__EXERCISE INPUTS__
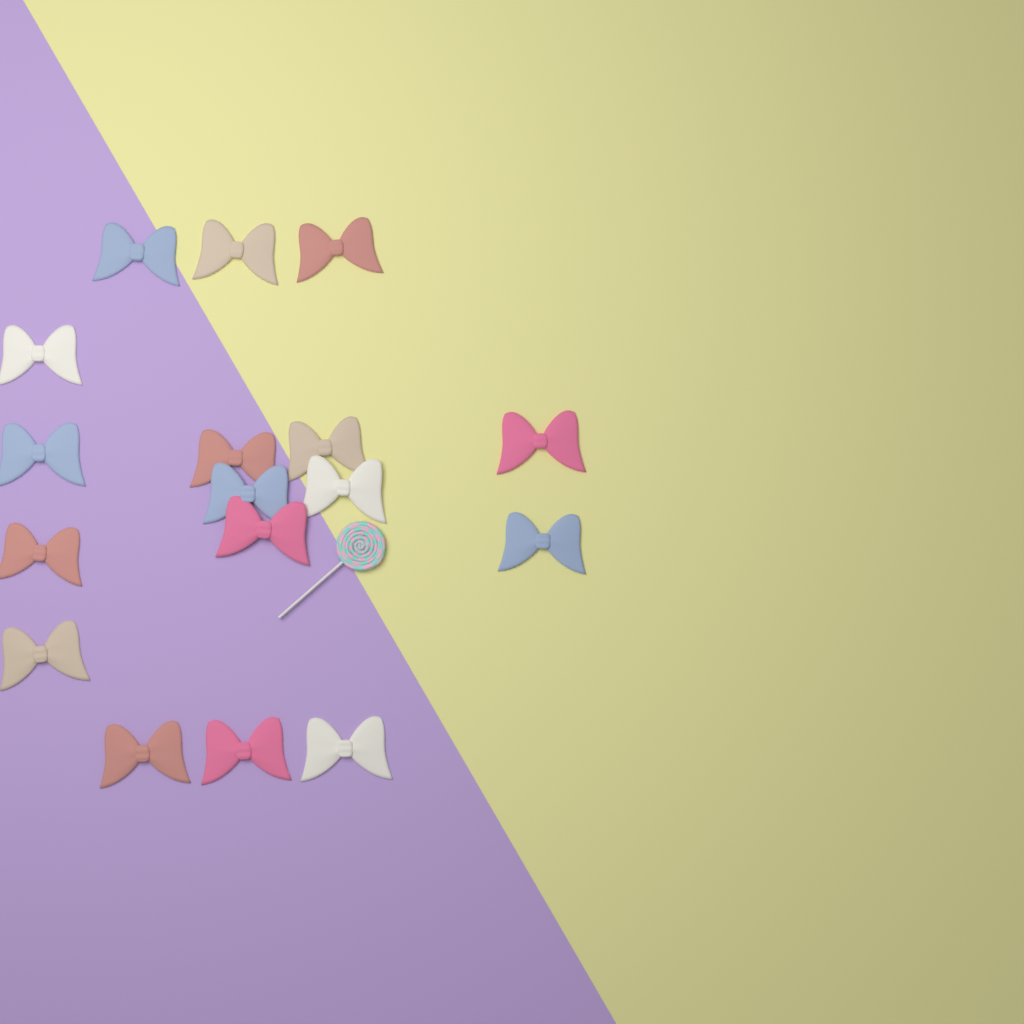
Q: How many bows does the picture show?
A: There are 17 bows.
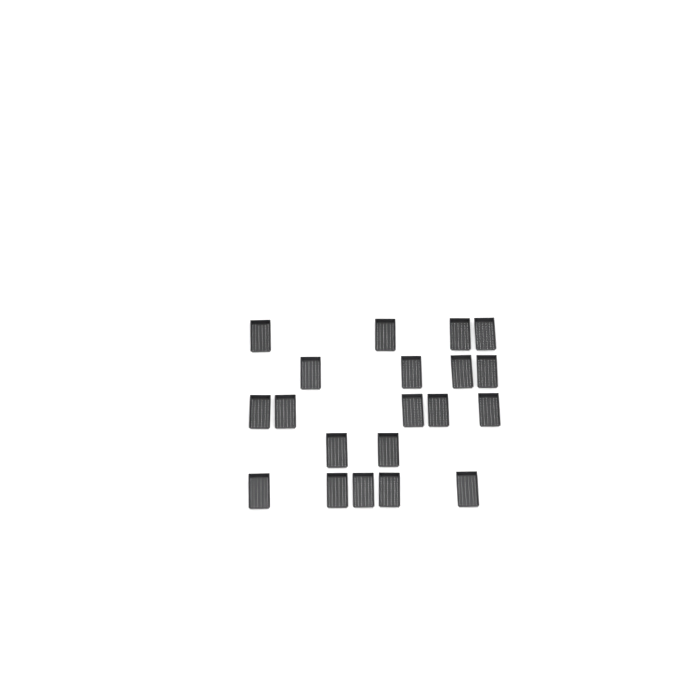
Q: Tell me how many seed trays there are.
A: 20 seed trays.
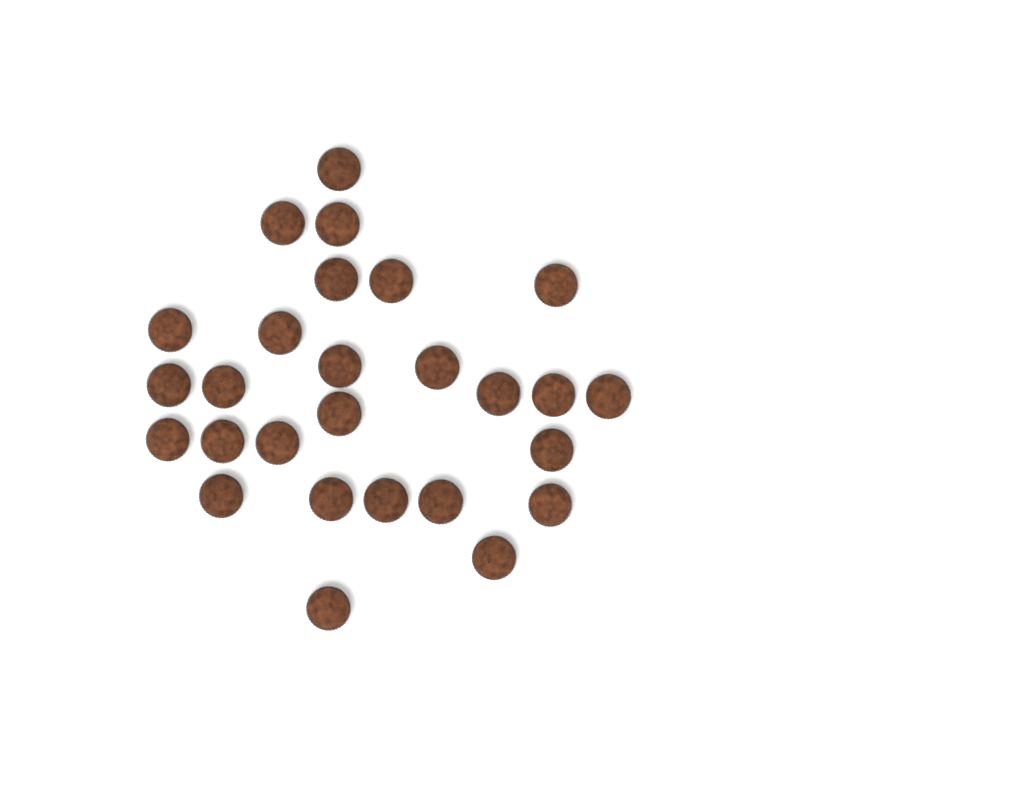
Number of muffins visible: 27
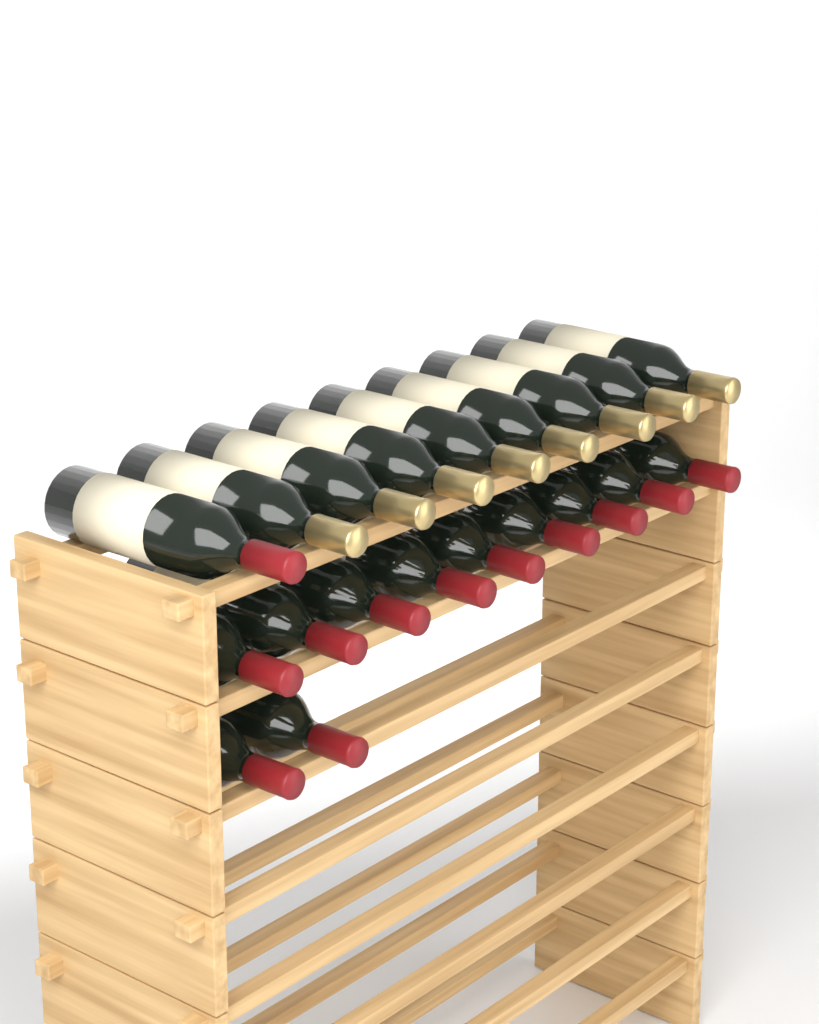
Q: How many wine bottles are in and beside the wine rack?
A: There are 20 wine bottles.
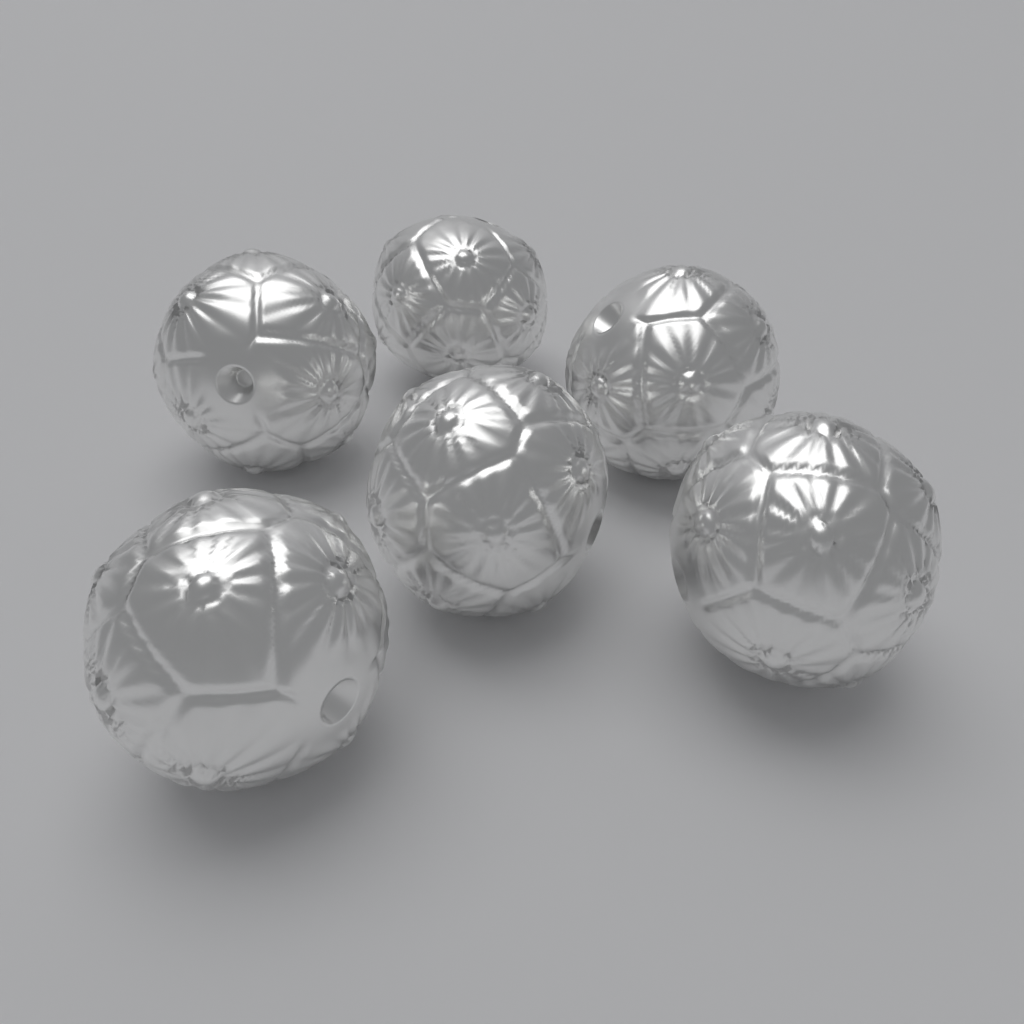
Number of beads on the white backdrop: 6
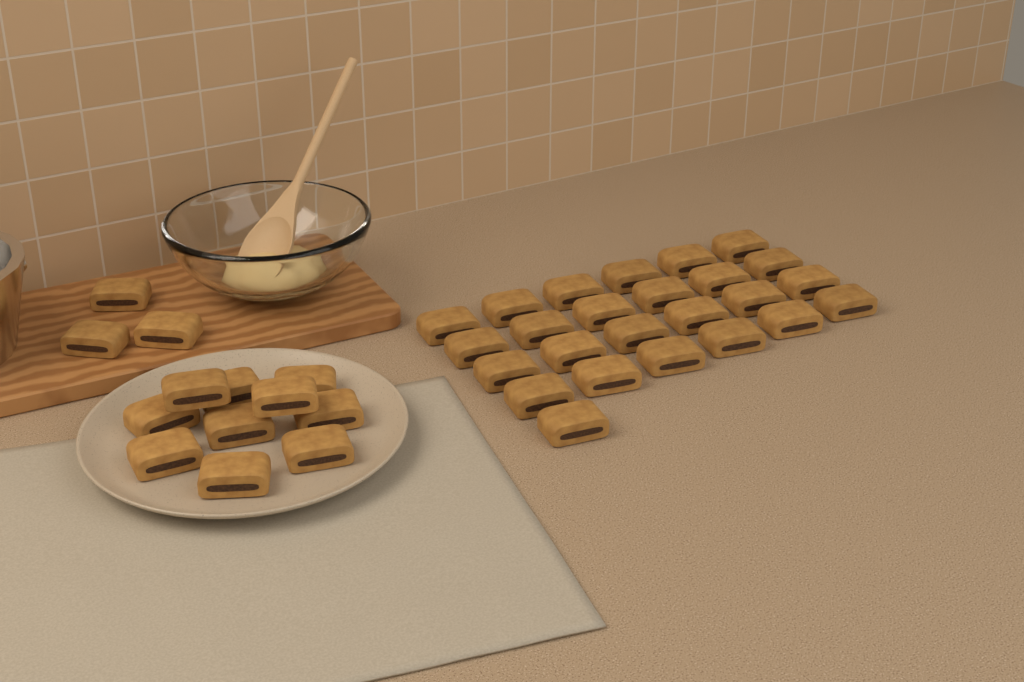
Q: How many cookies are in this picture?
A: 38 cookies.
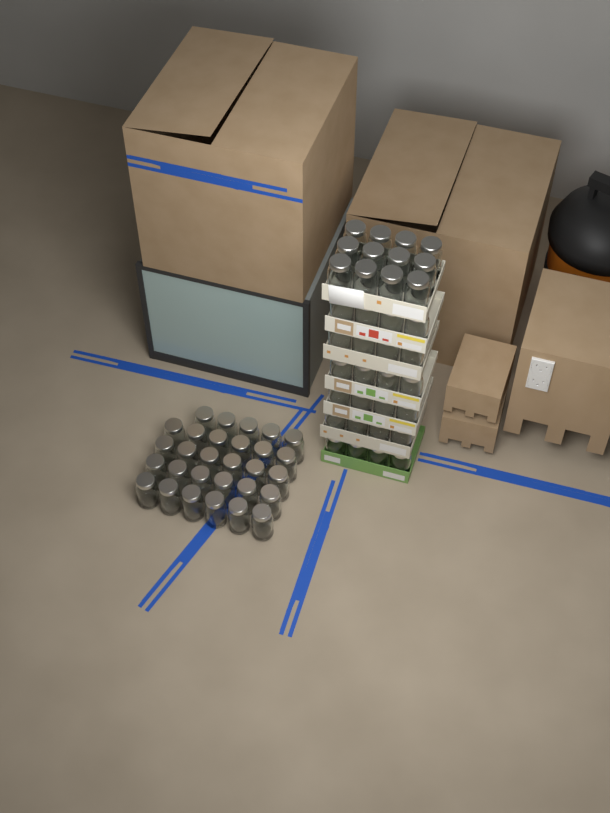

__PROBLEM DETAILS__
Output every text line from the rows above as a numbered list, skipping blank lines and leaving out the pictures.

__THE SOLUTION__
1. Q: How many bows does the picture show?
2. A: There are 17 bows.
3. Q: Tell me how many seed trays there are.
4. A: 20 seed trays.
5. Number of muffins visible: 27
6. Q: How many wine bottles are in and beside the wine rack?
7. A: There are 20 wine bottles.
8. Number of beads on the white backdrop: 6
9. Q: How many cookies are in this picture?
10. A: 38 cookies.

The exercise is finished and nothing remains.